◆ What you should do ◆
Give the data below again exactly as written, but without the pictures.

◆ Input material ◆
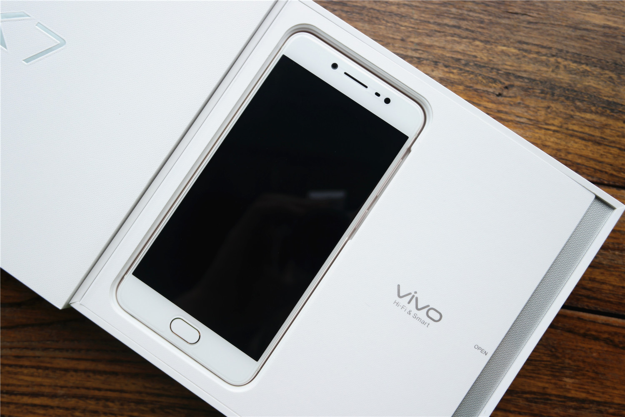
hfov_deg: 57.2
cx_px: 312
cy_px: 208
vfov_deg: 40.0
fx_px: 573
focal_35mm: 33
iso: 100
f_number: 3.5
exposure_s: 1/250
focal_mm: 22
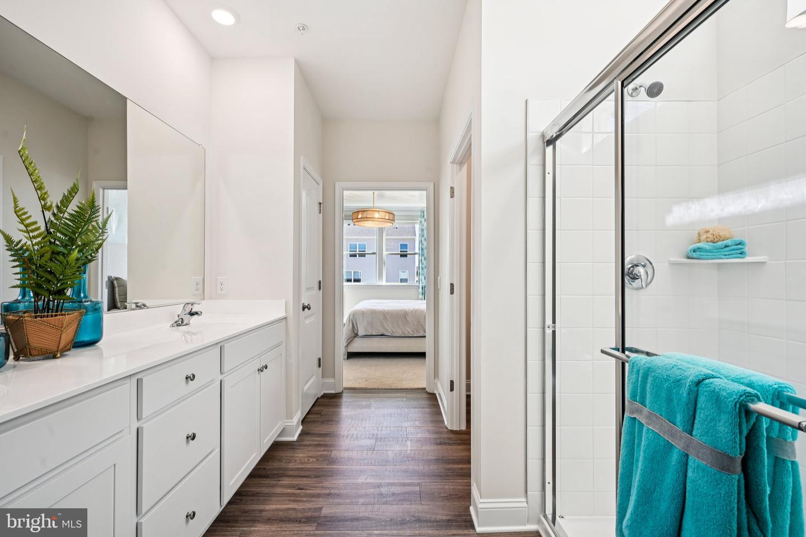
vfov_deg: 73.7
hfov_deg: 96.7
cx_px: 403
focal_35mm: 16
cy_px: 268
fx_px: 358
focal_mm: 16
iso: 400
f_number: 8
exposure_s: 1/40
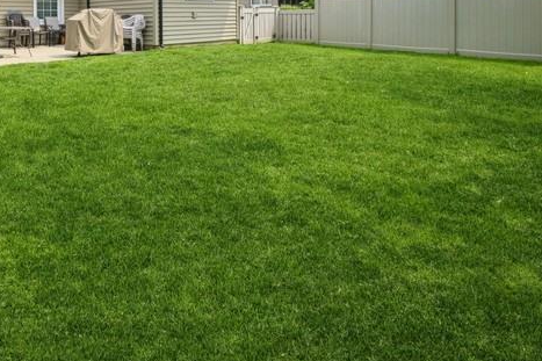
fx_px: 406
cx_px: 125
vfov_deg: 42.9
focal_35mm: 27
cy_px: 21
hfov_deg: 62.9
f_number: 11
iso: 400
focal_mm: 14
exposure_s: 1/400
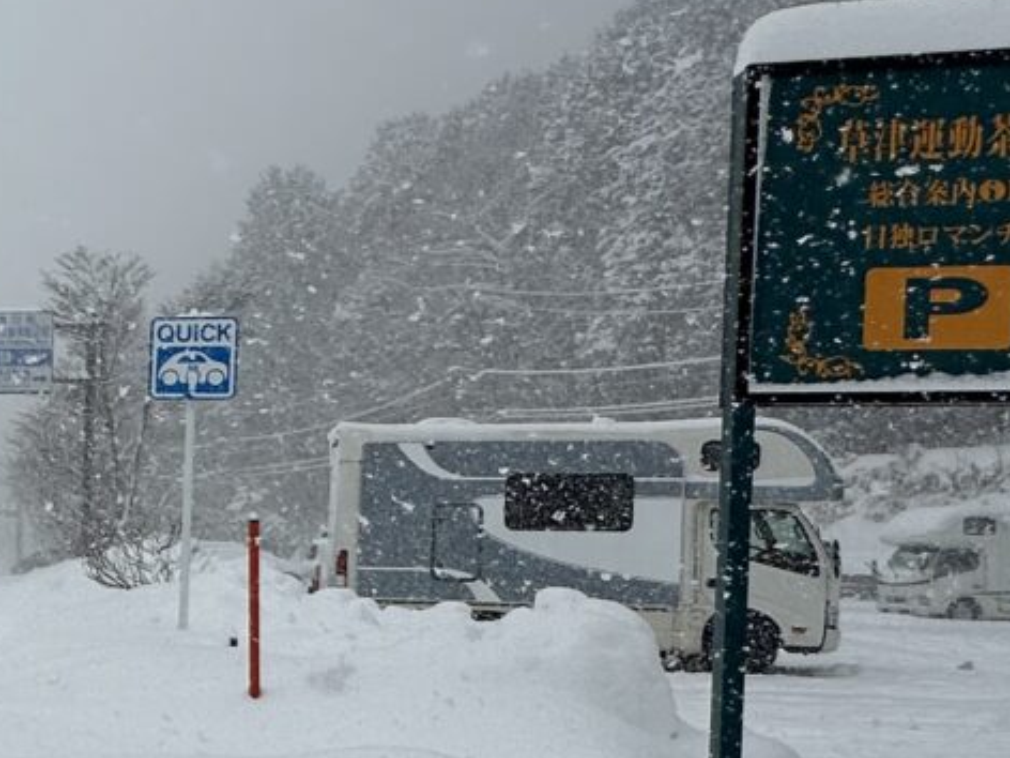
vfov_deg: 25.3
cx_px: -409
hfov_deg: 26.7
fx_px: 1663
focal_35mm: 57
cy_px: 591
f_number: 2.2
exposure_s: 1/1618
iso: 50
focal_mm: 2.22
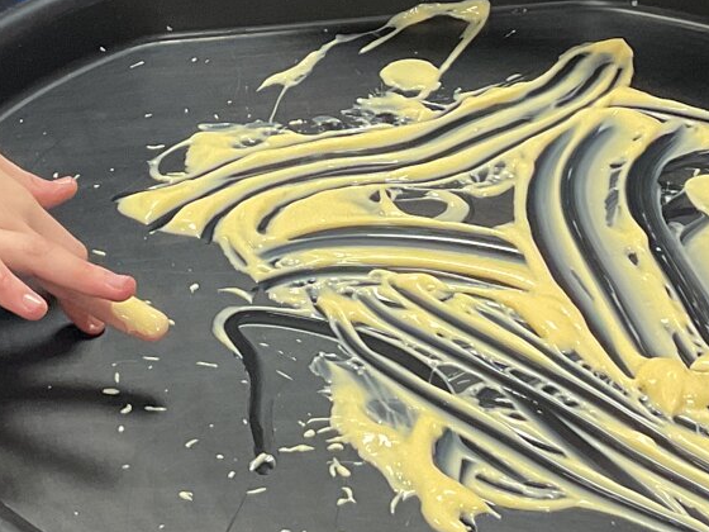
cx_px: 256
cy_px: -186
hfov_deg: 18.5
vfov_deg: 13.4
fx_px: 2171
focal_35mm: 106
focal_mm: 3
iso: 100
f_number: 1.8
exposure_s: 1/50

◆ Result of the task ◆
hfov_deg: 57.2
cx_px: 312
cy_px: 208
vfov_deg: 40.0
fx_px: 573
focal_35mm: 33
iso: 100
f_number: 3.5
exposure_s: 1/250
focal_mm: 22
vfov_deg: 73.7
hfov_deg: 96.7
cx_px: 403
focal_35mm: 16
cy_px: 268
fx_px: 358
focal_mm: 16
iso: 400
f_number: 8
exposure_s: 1/40
fx_px: 406
cx_px: 125
vfov_deg: 42.9
focal_35mm: 27
cy_px: 21
hfov_deg: 62.9
f_number: 11
iso: 400
focal_mm: 14
exposure_s: 1/400
vfov_deg: 25.3
cx_px: -409
hfov_deg: 26.7
fx_px: 1663
focal_35mm: 57
cy_px: 591
f_number: 2.2
exposure_s: 1/1618
iso: 50
focal_mm: 2.22
cx_px: 256
cy_px: -186
hfov_deg: 18.5
vfov_deg: 13.4
fx_px: 2171
focal_35mm: 106
focal_mm: 3
iso: 100
f_number: 1.8
exposure_s: 1/50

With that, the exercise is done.